Data excerpts:
##########
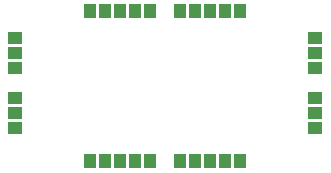
<source format=gbr>
G04 #@! TF.FileFunction,Copper,L2,Bot,Signal*
%FSLAX46Y46*%
G04 Gerber Fmt 4.6, Leading zero omitted, Abs format (unit mm)*
G04 Created by KiCad (PCBNEW 4.0.7) date 2018 March 08, Thursday 11:57:54*
%MOMM*%
%LPD*%
G01*
G04 APERTURE LIST*
%ADD10C,0.100000*%
%ADD11C,1.016000*%
%ADD12R,1.270000X1.016000*%
%ADD13R,1.016000X1.270000*%
G04 APERTURE END LIST*
D10*
D11*
X63500000Y-40386000D03*
X63500000Y-41656000D03*
X63500000Y-42926000D03*
X63500000Y-45466000D03*
X63500000Y-46736000D03*
X63500000Y-48006000D03*
D12*
X63500000Y-48006000D03*
X63500000Y-46736000D03*
X63500000Y-45466000D03*
X63500000Y-42926000D03*
X63500000Y-41656000D03*
X63500000Y-40386000D03*
D11*
X82550000Y-50800000D03*
X81280000Y-50800000D03*
X80010000Y-50800000D03*
X78740000Y-50800000D03*
X77470000Y-50800000D03*
X74930000Y-50800000D03*
X73660000Y-50800000D03*
X72390000Y-50800000D03*
X71120000Y-50800000D03*
X69850000Y-50800000D03*
D13*
X82550000Y-50800000D03*
X81280000Y-50800000D03*
X80010000Y-50800000D03*
X78740000Y-50800000D03*
X77470000Y-50800000D03*
X74930000Y-50800000D03*
X73660000Y-50800000D03*
X72390000Y-50800000D03*
X71120000Y-50800000D03*
X69850000Y-50800000D03*
D11*
X82550000Y-38100000D03*
X81280000Y-38100000D03*
X80010000Y-38100000D03*
X78740000Y-38100000D03*
X77470000Y-38100000D03*
X74930000Y-38100000D03*
X73660000Y-38100000D03*
X72390000Y-38100000D03*
X71120000Y-38100000D03*
X69850000Y-38100000D03*
D13*
X69850000Y-38100000D03*
X71120000Y-38100000D03*
X72390000Y-38100000D03*
X73660000Y-38100000D03*
X74930000Y-38100000D03*
X77470000Y-38100000D03*
X78740000Y-38100000D03*
X80010000Y-38100000D03*
X81280000Y-38100000D03*
X82550000Y-38100000D03*
D11*
X88900000Y-40386000D03*
X88900000Y-41656000D03*
X88900000Y-42926000D03*
X88900000Y-45466000D03*
X88900000Y-46736000D03*
X88900000Y-48006000D03*
D12*
X88900000Y-40386000D03*
X88900000Y-41656000D03*
X88900000Y-42926000D03*
X88900000Y-45466000D03*
X88900000Y-46736000D03*
X88900000Y-48006000D03*
M02*

</source>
##########
▶ **Your assignment**: Transcribe the records verbatim, excluding pictures.

▶ **Result below**:
<source format=gbr>
G04 #@! TF.FileFunction,Copper,L2,Bot,Signal*
%FSLAX46Y46*%
G04 Gerber Fmt 4.6, Leading zero omitted, Abs format (unit mm)*
G04 Created by KiCad (PCBNEW 4.0.7) date 2018 March 08, Thursday 11:57:54*
%MOMM*%
%LPD*%
G01*
G04 APERTURE LIST*
%ADD10C,0.100000*%
%ADD11C,1.016000*%
%ADD12R,1.270000X1.016000*%
%ADD13R,1.016000X1.270000*%
G04 APERTURE END LIST*
D10*
D11*
X63500000Y-40386000D03*
X63500000Y-41656000D03*
X63500000Y-42926000D03*
X63500000Y-45466000D03*
X63500000Y-46736000D03*
X63500000Y-48006000D03*
D12*
X63500000Y-48006000D03*
X63500000Y-46736000D03*
X63500000Y-45466000D03*
X63500000Y-42926000D03*
X63500000Y-41656000D03*
X63500000Y-40386000D03*
D11*
X82550000Y-50800000D03*
X81280000Y-50800000D03*
X80010000Y-50800000D03*
X78740000Y-50800000D03*
X77470000Y-50800000D03*
X74930000Y-50800000D03*
X73660000Y-50800000D03*
X72390000Y-50800000D03*
X71120000Y-50800000D03*
X69850000Y-50800000D03*
D13*
X82550000Y-50800000D03*
X81280000Y-50800000D03*
X80010000Y-50800000D03*
X78740000Y-50800000D03*
X77470000Y-50800000D03*
X74930000Y-50800000D03*
X73660000Y-50800000D03*
X72390000Y-50800000D03*
X71120000Y-50800000D03*
X69850000Y-50800000D03*
D11*
X82550000Y-38100000D03*
X81280000Y-38100000D03*
X80010000Y-38100000D03*
X78740000Y-38100000D03*
X77470000Y-38100000D03*
X74930000Y-38100000D03*
X73660000Y-38100000D03*
X72390000Y-38100000D03*
X71120000Y-38100000D03*
X69850000Y-38100000D03*
D13*
X69850000Y-38100000D03*
X71120000Y-38100000D03*
X72390000Y-38100000D03*
X73660000Y-38100000D03*
X74930000Y-38100000D03*
X77470000Y-38100000D03*
X78740000Y-38100000D03*
X80010000Y-38100000D03*
X81280000Y-38100000D03*
X82550000Y-38100000D03*
D11*
X88900000Y-40386000D03*
X88900000Y-41656000D03*
X88900000Y-42926000D03*
X88900000Y-45466000D03*
X88900000Y-46736000D03*
X88900000Y-48006000D03*
D12*
X88900000Y-40386000D03*
X88900000Y-41656000D03*
X88900000Y-42926000D03*
X88900000Y-45466000D03*
X88900000Y-46736000D03*
X88900000Y-48006000D03*
M02*

</source>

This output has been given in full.